=== Section Start ===

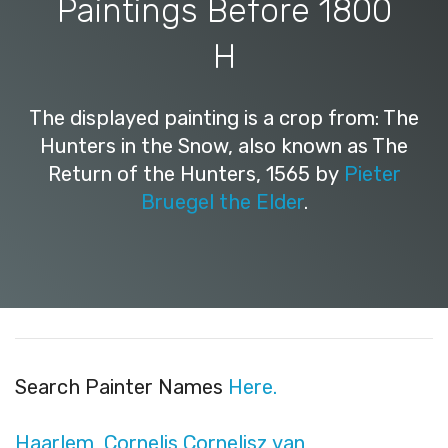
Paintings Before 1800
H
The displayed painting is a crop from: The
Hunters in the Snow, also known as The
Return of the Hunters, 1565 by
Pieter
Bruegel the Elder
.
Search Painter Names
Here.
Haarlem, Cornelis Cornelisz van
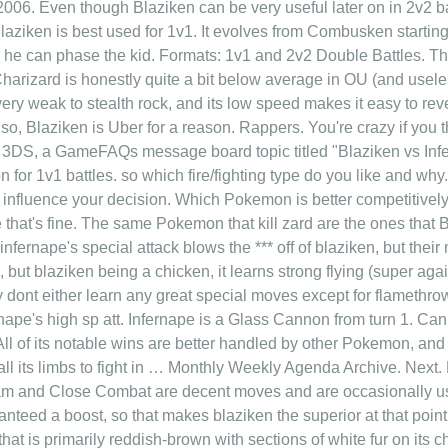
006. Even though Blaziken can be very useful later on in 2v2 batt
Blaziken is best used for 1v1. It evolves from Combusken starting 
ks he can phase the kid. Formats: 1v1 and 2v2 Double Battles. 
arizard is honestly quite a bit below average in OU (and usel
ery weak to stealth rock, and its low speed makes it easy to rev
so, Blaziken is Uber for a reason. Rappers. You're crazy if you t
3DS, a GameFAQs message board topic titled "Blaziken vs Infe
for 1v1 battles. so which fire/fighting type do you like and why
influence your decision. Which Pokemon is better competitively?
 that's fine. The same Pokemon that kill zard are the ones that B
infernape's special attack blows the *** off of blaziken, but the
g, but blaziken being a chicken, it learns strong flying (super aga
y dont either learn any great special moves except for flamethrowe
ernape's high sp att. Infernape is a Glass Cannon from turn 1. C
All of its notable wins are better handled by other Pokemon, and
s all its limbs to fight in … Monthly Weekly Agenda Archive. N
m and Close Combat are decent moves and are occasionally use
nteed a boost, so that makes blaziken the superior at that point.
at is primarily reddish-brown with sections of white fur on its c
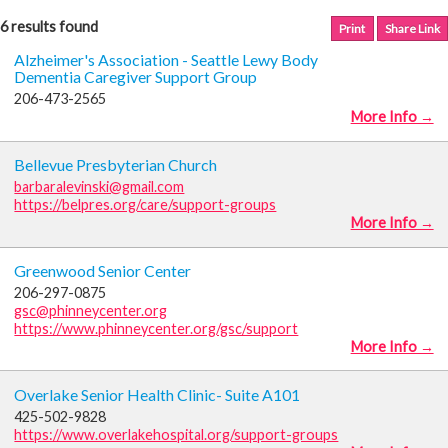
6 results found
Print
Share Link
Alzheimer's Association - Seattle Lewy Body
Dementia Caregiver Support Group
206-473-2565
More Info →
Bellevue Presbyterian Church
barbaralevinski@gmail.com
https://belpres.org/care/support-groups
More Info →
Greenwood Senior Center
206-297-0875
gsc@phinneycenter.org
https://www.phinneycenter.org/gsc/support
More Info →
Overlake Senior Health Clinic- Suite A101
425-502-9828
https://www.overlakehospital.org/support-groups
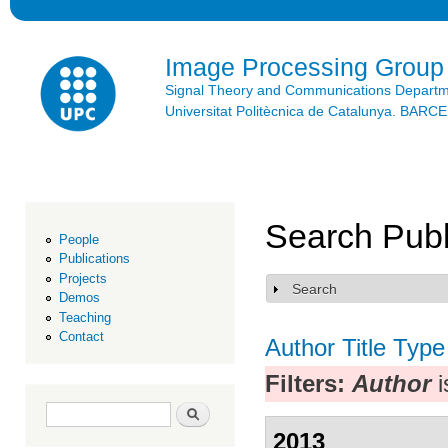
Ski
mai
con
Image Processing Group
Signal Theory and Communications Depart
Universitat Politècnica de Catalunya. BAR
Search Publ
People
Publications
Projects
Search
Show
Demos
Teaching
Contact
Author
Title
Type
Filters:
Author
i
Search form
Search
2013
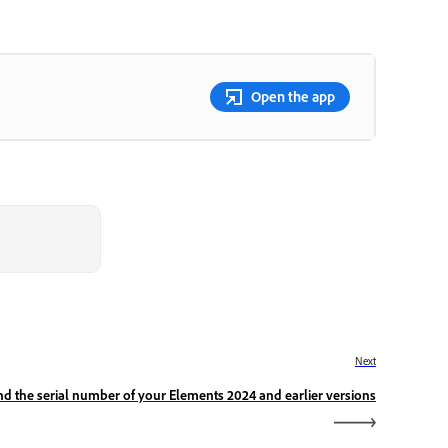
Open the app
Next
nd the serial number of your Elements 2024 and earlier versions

=== Section End ===

◆ Task objective:
Return the lines from the start of the records up to and including the line containing "Haarlem, Cornelis Cornelisz van", and leave out the pictures.

◆ Finished exercise:
Paintings Before 1800
H
The displayed painting is a crop from: The
Hunters in the Snow, also known as The
Return of the Hunters, 1565 by
Pieter
Bruegel the Elder
.
Search Painter Names
Here.
Haarlem, Cornelis Cornelisz van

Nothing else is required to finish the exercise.